Paper Share Certificates: What Happens Now?

Cian Carroll


Paper Share Certificates: What Happens Now?

Since the beginning of the 16th Century, paper share certificates have been at the forefront of investing. The Dutch East India Company (VOC), established in 1602 was the first company to issue shares to investors in this way. This was how they raised capital to fund voyages along their trading routes. It quickly became one of the biggest companies in the world and having sparked such interest with investors, the company was responsible for the creation of the Amsterdam Stock Exchange. As similar companies began to see the advantage of issuing shares this way, it wasn’t long until the French and English companies began doing the same, most notably The British East India Company. These paper certificates would be nothing like the ones we have today. They would have been hand-written and decorative works of art. Today they would be considered as collectors’ items, fetching high sums at auction. In 2010, a history student came across a Dutch East India Company founders share certificate in the West Frisian Archives. Dating back to 1606, it was said the cert could fetch up to €600,000 at auction.


Fast forward 417 years and investing in companies is extremely different. We’ve had the industrial revolution, the invention of electricity, numerous advances in technology and now instant information at our fingertips. Investing in companies has transformed from purchasing share certificates at an exchange to as easy as pressing a button on your mobile phone. The technology of our time has made life much easier and the speed at which it can be done has never been quicker. The 1980’s saw the Depository Trust Company, in the US, create the Direct Registration System (DRS). This allows investors the option to hold their assets in book entry form directly with the issuer and electronically with their registrar (transfer agent). An option which has seen the death of the physical share certificate in the US. In the US today, paper share certificates are rarely ever used unless specifically requested, creating a completely electronic experience for the investor. A more convenient and efficient system, that’s safer for the investor and also compliant with the regulatory requirements of the US. As the US leads, it is the norm that Europe will follow.


The Central Securities Depository Regulation was introduced across Europe in 2014. The CSDR is the regulation relating to securities settlement and central securities depositaries (CSDs). This regulation covers all CSDs based in the European Union. As per the Central Bank of Ireland’s website, the main objective is to ‘increase the safety and efficiency of securities settlement and the settlement infrastructures in the European Union’. An important component of this is for all paper share certificates to be held electronically. We have already taken many steps towards this and since the beginning of 2023, all new shares bought have been held electronically or in dematerialised format. Furthermore, by January 1st, 2025, all paper share certificates will automatically be transferred into electronic format (dematerialised). Like the US, this is a move in the right direction and is great for the investor. A complete electronic experience that is safer and more efficient. It also reduces admin costs for the registrar and stockbroker. Disposing of shares will be much easier and quicker, not having to wait for shares to be physically on the account will be a blessing every stockbroker will love.

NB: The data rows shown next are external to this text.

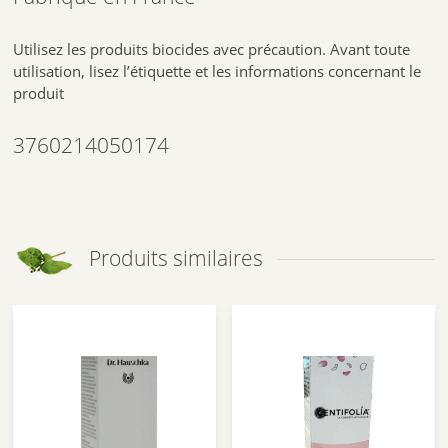
Utilisez les produits biocides avec précaution. Avant toute
utilisation, lisez l’étiquette et les informations concernant le
produit
3760214050174
Produits similaires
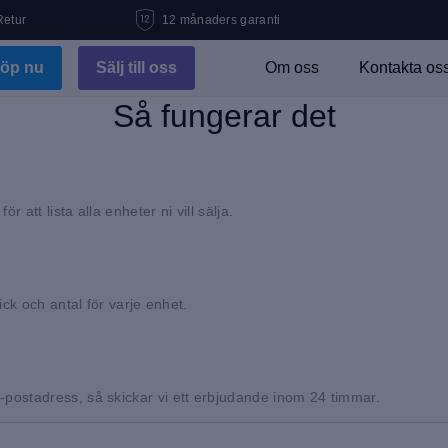
Retur
12 månaders garanti
öp nu
Sälj till oss
Om oss
Kontakta os
Så fungerar det
r att lista alla enheter ni vill sälja.
ick och antal för varje enhet.
-postadress, så skickar vi ett erbjudande inom 24 timmar.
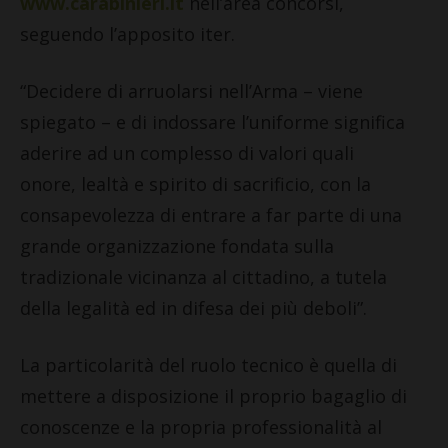
www.carabinieri.it
nell’area concorsi,
seguendo l’apposito iter.
“Decidere di arruolarsi nell’Arma – viene
spiegato – e di indossare l’uniforme significa
aderire ad un complesso di valori quali
onore, lealtà e spirito di sacrificio, con la
consapevolezza di entrare a far parte di una
grande organizzazione fondata sulla
tradizionale vicinanza al cittadino, a tutela
della legalità ed in difesa dei più deboli”.
La particolarità del ruolo tecnico è quella di
mettere a disposizione il proprio bagaglio di
conoscenze e la propria professionalità al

This process will not affect your holding in any way. Each company’s registrar will contact you, their investors, to explain the process but it may be some time into 2024 before that happens. Each investor has an investor code that is printed on the paper share certificates, this may be their new identification number on the new electronic register. The cost of this will not be passed onto the investors either, which is a sigh of relief for those with smaller holdings. For those with paper certificates, it might be a perfect time to get ahead of the crowd and have this process completed sooner rather than later.